Health
Development of a user-friendly, hot-melt, wound-healing adhesive

Development of a user-friendly, hot-melt, wound-healing adhesive

NIMS has developed a hot-melt tissue adhesive (i.e., medical glue that is applied in a molten state) capable of healing operative wounds. This adhesive has excellent medical material properties in terms of its ease of use, adhesiveness to tissues, biocompatibility and ability to prevent postoperative complications.

Post-surgical complications (e.g., adhesions, bleeding, inflammation and infections) are major issues in clinical medicine. For example, post-surgical adhesion—the binding of wounded tissue to a neighboring organ as it heals—can cause ileus, infertility and pelvic pain. This complication also may negatively affect patients’ quality of life, prolong hospitalization and necessitate further corrective surgery. Existing medical materials designed to prevent postoperative adhesion are known to have a number of disadvantages, including poor adhesiveness to tissues, difficulty in handling during endoscopy, cumbersome preparation and difficulty in preparing a homogeneous liquid mixture. It is therefore highly desirable to develop medical materials capable of minimizing the risk of postoperative complications with high degrees of adhesiveness to tissues, biocompatibility and manipulability.

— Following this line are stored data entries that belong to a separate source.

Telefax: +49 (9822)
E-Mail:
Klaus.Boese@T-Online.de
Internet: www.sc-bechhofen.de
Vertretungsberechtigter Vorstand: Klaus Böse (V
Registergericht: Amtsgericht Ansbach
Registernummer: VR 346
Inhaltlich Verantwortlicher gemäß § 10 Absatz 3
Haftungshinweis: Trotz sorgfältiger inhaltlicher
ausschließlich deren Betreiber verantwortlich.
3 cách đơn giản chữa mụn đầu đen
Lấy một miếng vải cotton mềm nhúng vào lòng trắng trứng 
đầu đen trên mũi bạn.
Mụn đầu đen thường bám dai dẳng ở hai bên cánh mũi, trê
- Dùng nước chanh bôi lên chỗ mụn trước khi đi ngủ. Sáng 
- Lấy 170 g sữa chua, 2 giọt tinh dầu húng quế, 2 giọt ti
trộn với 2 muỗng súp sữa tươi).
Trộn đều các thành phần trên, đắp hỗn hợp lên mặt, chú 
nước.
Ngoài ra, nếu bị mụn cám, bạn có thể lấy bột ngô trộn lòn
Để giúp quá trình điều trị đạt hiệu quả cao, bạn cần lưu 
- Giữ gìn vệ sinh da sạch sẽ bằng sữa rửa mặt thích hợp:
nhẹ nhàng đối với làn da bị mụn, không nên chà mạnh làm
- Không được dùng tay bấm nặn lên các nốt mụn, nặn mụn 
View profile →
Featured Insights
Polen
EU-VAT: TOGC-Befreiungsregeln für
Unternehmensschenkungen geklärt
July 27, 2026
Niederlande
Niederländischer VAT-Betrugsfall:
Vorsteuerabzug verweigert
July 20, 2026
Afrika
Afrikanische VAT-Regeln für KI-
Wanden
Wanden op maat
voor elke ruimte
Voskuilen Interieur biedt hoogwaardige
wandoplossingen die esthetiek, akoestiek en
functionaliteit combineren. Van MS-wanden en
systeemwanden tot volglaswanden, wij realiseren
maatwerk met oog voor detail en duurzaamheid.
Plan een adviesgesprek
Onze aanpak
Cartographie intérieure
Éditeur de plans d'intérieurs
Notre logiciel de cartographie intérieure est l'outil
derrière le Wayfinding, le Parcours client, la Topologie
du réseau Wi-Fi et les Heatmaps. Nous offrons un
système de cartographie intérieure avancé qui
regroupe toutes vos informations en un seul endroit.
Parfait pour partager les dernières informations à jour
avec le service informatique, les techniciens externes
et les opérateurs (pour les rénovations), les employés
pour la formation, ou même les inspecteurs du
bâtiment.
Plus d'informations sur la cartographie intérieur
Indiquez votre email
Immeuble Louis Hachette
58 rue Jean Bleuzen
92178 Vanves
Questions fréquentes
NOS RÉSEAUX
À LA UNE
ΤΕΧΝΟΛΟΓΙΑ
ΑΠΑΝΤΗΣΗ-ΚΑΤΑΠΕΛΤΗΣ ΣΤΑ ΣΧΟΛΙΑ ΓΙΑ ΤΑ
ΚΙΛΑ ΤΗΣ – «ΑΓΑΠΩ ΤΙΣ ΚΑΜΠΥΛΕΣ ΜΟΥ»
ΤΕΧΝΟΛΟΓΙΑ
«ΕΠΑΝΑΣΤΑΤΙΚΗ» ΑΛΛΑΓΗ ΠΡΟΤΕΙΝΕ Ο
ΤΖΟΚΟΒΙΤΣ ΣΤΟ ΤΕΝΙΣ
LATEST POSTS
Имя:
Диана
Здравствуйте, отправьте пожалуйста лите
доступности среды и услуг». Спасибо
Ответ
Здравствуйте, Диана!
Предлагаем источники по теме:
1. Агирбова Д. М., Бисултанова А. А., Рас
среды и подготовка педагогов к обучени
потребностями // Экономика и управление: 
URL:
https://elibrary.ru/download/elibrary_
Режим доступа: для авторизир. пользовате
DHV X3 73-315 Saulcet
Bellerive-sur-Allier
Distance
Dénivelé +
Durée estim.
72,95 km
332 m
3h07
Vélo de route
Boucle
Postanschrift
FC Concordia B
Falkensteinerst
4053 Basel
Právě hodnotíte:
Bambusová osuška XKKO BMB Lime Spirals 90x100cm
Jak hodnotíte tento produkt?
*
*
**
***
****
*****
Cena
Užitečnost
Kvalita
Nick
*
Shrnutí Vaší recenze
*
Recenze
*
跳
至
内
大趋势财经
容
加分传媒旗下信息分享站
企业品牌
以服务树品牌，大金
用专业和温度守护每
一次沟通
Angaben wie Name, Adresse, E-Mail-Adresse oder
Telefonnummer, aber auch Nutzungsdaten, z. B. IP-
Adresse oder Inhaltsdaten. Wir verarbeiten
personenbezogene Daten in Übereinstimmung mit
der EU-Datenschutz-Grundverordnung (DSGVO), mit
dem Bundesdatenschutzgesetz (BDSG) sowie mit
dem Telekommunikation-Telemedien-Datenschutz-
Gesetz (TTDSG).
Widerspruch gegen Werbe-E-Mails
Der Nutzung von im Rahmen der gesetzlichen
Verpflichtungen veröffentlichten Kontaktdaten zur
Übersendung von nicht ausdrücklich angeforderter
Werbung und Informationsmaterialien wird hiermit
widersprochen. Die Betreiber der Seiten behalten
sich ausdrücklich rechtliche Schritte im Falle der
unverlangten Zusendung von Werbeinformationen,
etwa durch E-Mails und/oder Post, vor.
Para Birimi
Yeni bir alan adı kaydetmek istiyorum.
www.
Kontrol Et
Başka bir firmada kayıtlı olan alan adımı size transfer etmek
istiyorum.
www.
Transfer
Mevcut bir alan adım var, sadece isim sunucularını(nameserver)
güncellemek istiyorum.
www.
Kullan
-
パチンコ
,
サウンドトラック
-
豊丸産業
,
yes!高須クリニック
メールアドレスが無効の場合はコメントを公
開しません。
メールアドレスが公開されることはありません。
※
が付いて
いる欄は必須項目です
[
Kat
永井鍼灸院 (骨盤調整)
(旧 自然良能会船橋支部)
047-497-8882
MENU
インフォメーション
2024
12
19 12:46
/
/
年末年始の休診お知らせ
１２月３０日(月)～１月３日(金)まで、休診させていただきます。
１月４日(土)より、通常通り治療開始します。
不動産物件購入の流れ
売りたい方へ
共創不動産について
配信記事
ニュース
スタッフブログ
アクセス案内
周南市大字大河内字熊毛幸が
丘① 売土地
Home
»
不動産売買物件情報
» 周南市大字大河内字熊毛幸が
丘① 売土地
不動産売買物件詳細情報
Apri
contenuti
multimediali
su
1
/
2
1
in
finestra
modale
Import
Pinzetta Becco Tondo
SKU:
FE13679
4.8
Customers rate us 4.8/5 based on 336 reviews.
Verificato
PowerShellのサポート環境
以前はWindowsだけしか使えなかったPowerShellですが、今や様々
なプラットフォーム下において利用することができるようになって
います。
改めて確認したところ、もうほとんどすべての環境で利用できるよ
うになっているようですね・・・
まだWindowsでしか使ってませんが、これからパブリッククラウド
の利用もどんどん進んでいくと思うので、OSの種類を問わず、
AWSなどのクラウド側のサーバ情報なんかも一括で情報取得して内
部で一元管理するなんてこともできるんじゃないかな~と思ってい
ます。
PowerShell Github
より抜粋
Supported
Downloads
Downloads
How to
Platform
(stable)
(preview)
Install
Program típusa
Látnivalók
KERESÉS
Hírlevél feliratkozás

This research team recently developed a single-syringe hot-melt tissue adhesive with an adjustable sol-gel transition temperature. Porcine skin-derived gelatin—a commonly used medical material—was initially found to be unsuitable for use as a tissue adhesive because its sol-gel transition temperature was around 32°C, causing it to become a sol at body temperature (37°C). The team therefore used porcine tendon-derived gelatin instead and added a specific number of ureidopyrimidinone (UPy) groups to it, thereby adjusting the number and strength of intermolecular hydrogen bonds within it. Through this process, the team synthesized a new hot-melt tissue adhesive made of biopolymers (UPy gelatin) whose sol-gel transition temperature can be freely controlled. The team then designed it to melt to a sol above 40°C and solidify into a gel at body temperature. This tissue adhesive is expected to be able to transform into a stable gel within the human body, strongly bind to tissues and eventually decompose and be absorbed by the body, thereby preventing postoperative adhesions from developing and eliminating the need for secondary surgery. In fact, animal testing using rat cecum-abdominal wall models demonstrated that the use of this adhesive caused no postoperative adhesion.

In future research, the team plans to conduct preclinical studies and biological safety testing with the goal of putting the tissue adhesive into practical use in clinical medicine.